Of course, if someone who isn’t educated talks about an issue, there’s the danger of misinterpretation or someone’s general idea being wrong. But social issues in general won’t change unless we democratize awareness of the issues to more people, not just a few interested parties. Anyone, at any time, can become aware of an issue, learn about it, and change. So there’s no need for the “right to talk about it.” If people are outspoken about the things they think and notice, I think this will lead to more awareness.
——Do you think this is caused by Japanese society’s intolerance towards outsiders?
Tsuji: I think the intolerance towards the certain processes that we all go through—like the process of becoming aware of a new perspective, or the process of reflecting, learning, and changing even if you made a mistake—is apparent even in what I was saying earlier about looking for the “right” answer. No one is perfect, and everyone has their own unconscious biases, or perspectives they’re unaware of. So it’s important to take action and change, rather than just immediately criticize each other using a point deduction system based on one moment in time. Instead of condemning our mistakes or failures, we need to reflect on them together.
One time, a friend reached out to me about racial issues, asking, “Everyone is talking about it, but I’m honestly not sure what the issue is. Could you educate me?” That’s a question that comes from a place of wanting to understand and learn, but just saying “I don’t understand” can be seen as problematic or result in attacks, so it’s hard to say that on social media or other public spaces. But I think it’s more important than anything to have places where we can learn when we don’t understand, and to keep an attitude of wanting to learn.
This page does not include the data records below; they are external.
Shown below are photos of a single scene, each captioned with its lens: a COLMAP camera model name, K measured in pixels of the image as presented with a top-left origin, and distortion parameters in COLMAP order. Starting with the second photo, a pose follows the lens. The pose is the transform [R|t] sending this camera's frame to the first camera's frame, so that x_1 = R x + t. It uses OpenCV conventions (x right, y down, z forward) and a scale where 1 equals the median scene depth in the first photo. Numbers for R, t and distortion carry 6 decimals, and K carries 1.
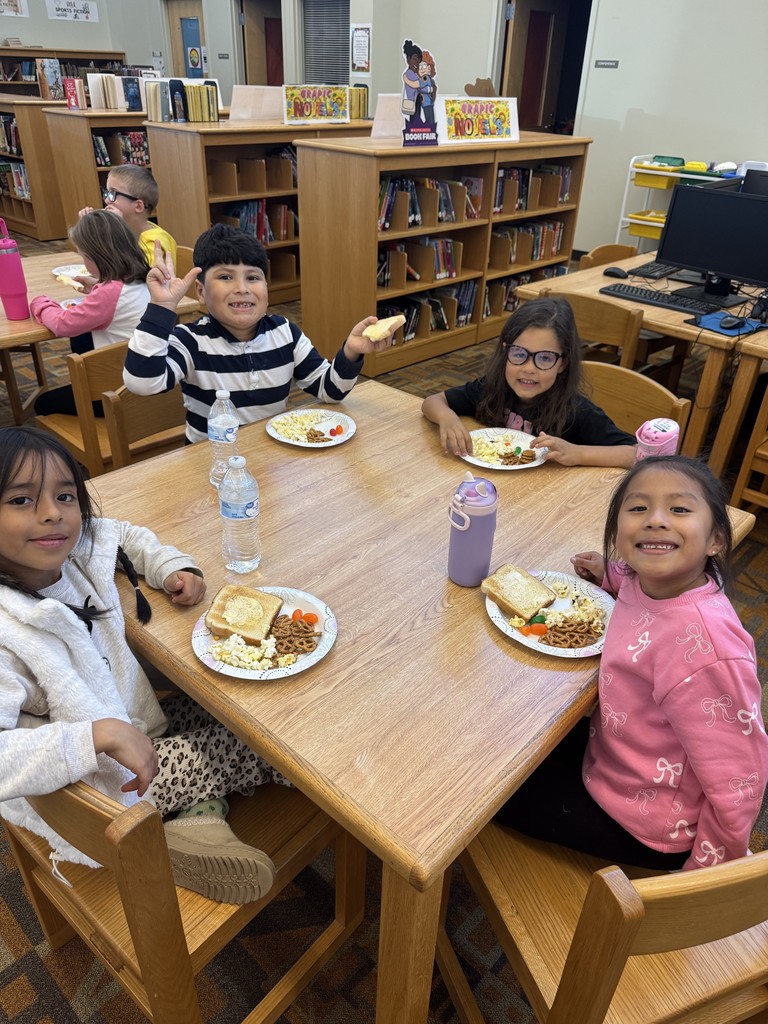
lens RADIAL K [[725.2, 0, 390.0], [0, 725.2, 512.8], [0, 0, 1]] dist [0.008622, -0.008840]
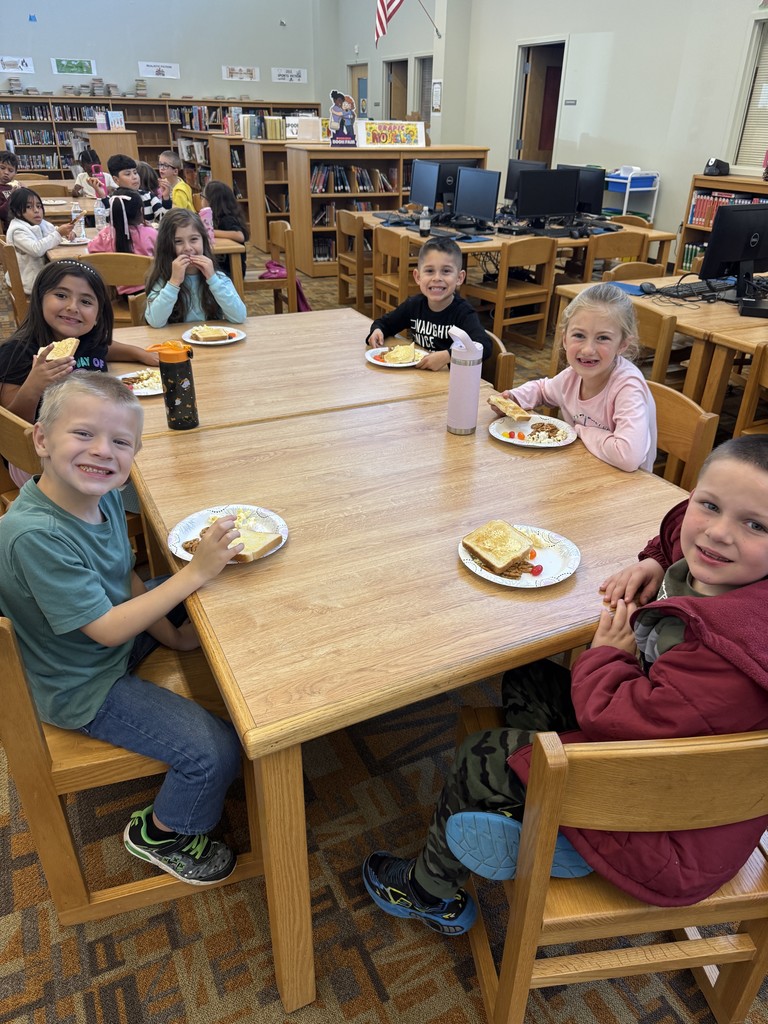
lens RADIAL K [[725.2, 0, 390.6], [0, 725.2, 505.8], [0, 0, 1]] dist [0.008622, -0.008840]
pose [[0.936061, 0.154079, -0.316305, 0.499773], [-0.172640, 0.984486, -0.031338, 0.236659], [0.306569, 0.083941, 0.948140, -0.347225]]
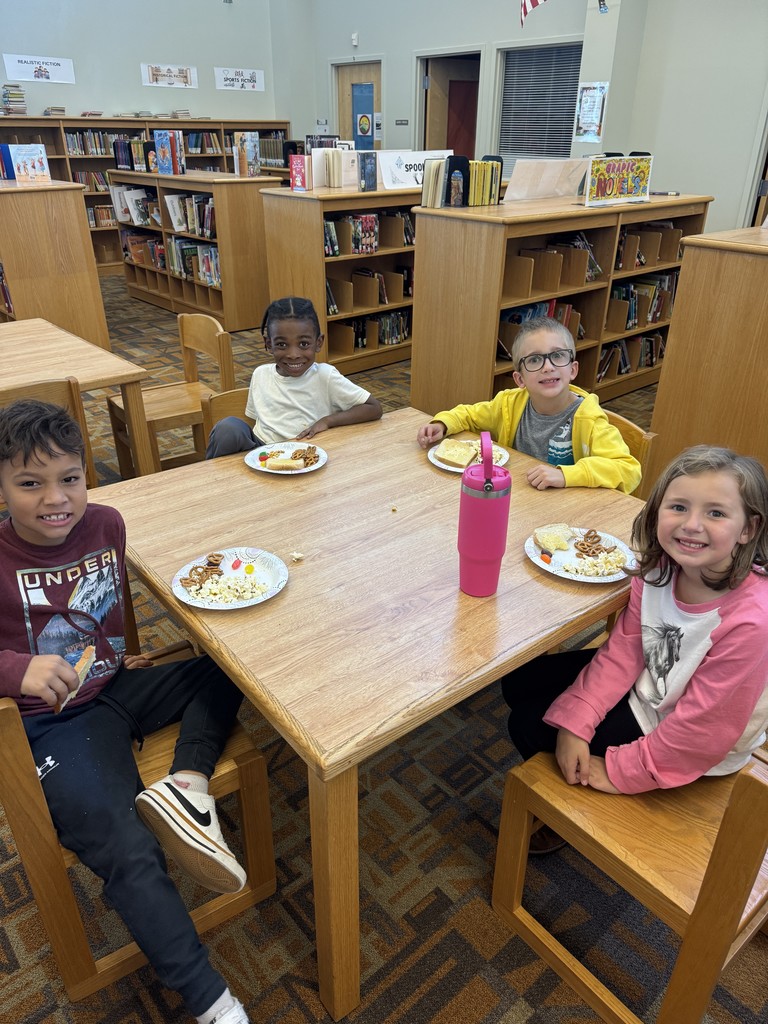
lens RADIAL K [[725.2, 0, 374.4], [0, 725.2, 514.9], [0, 0, 1]] dist [0.008622, -0.008840]
pose [[0.993576, 0.030779, -0.108901, -0.209677], [-0.037229, 0.997639, -0.057703, -0.113877], [0.106868, 0.061387, 0.992376, 0.166639]]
And I think everyone should also take a good look at whether someone is intentionally trying to harm someone out of malice, or trying to educate themselves on something they aren’t aware of. We should make sure not to immediately judge someone for not knowing. To that end, it would be great to have a community to learn and discuss, rather than just lecture or debate.
——With recent online controversies around advertisements, there’s anxiety around making a mistake when you put something out into the world.
Tsuji: I understand wanting to criticize something strongly, but when you go too far, people can retreat into thinking, “It’s too risky, so let’s just stop talking about social issues.” I feel like that kind of point deduction system is really Japanese. In the drama, “Hanzawa Naoki,” people are appointed to a position to show people what they can do, and then if they make a mistake, they’re removed from the corporate ladder. In order to prevent that from happening, companies and creators first need to educate themselves—what the issue is, and the background, such as the surrounding discourse and movements. Also, what the current status of the issue is. If you’re going to tackle these issues, I think it’s a prerequisite that you confront them seriously, not just as a trend. And while we do that, I think we have to separate our individual anger and what’s necessary for society to move forward, so it doesn’t become a risk for companies who are taking the first step of bravely speaking up.
——Being visible in the media can be a “risk,” so why do you continue to speak up?
Tsuji: I think to change the world, we need to create precedents. The reason the rules and norms changed to allow women to vote, open up bank accounts, invigorate companies—it’s all because people from earlier generations took the first step and created precedents. For example, I hope that a regular 2-year-old girl talking on the news can become an example of how young people’s voices can be heard in the world. And I hope that continuing to speak out on social issues in the realm of creative advertising will create a path for others.